Life?
I was watching some anime this week and it made me wonder.
Am I broken?
Am I bitter now?
Have I grown into a sad pathetic person?
I don't quite know.
I fell down.
I watched my dreams disappear in front of my very eyes.
But I would like to think that I moved on.
But have I?
I don't quite know.
Did the me who believe dreams and possibilities died?
I hope not.
I mean, if I did, it's better to bury me because then, I have forgotten what matters.
Yes, I don't have a grand plan anymore.
Why?
Because grand plans are overrated.
Life can change course and everything changes.
And you may never achieve that plan.
But I don't quite know if I don't have grand plans because I know life is unpredictable or because I am afraid of failure.
Pain changes a person.
But I don't want it to make me bitter.
But just because I don't have a plan doesn't mean it's a bad thing.
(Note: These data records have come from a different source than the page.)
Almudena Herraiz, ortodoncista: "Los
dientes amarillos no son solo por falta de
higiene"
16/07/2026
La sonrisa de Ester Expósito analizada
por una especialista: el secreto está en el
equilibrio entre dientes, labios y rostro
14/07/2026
Because it also means that I am extremely flexible.
Right now, I just set simple realistic goals like passing my first year.
I guess my goals of life have changed.
I used to want to be a millionaire so much.
But now, I want to live, to be happy. (but that doesn't mean I can't be a millionaire, plus everyone knows that money help make life easier)
Anyhow, even if I'm still sad and broken, it's alright.
I can be fixed.
Things will get better, in the end.
So yea.
Comments
My place got water !!
Lucky !!
Haze now good already !!
Rain rain !!
mm, i only can do is bless the MH370 plane !!
I must happy happy contines my life !!
Don't let him worry me too !!!
Life got up and down !!
This way road not good ...
then walk other way !!
^_^
The traumatise feelings will still come back, for sure. The past is threatening us, to remind us that the same history could replay.
Just feel what you can feel and do what you think it's wrong. If you made a wrong move thinking it is what you want, after some time your wrong decision will teach you what is your real desire, so you learn.
Fearless is a lesson learn after we defeated by the fear.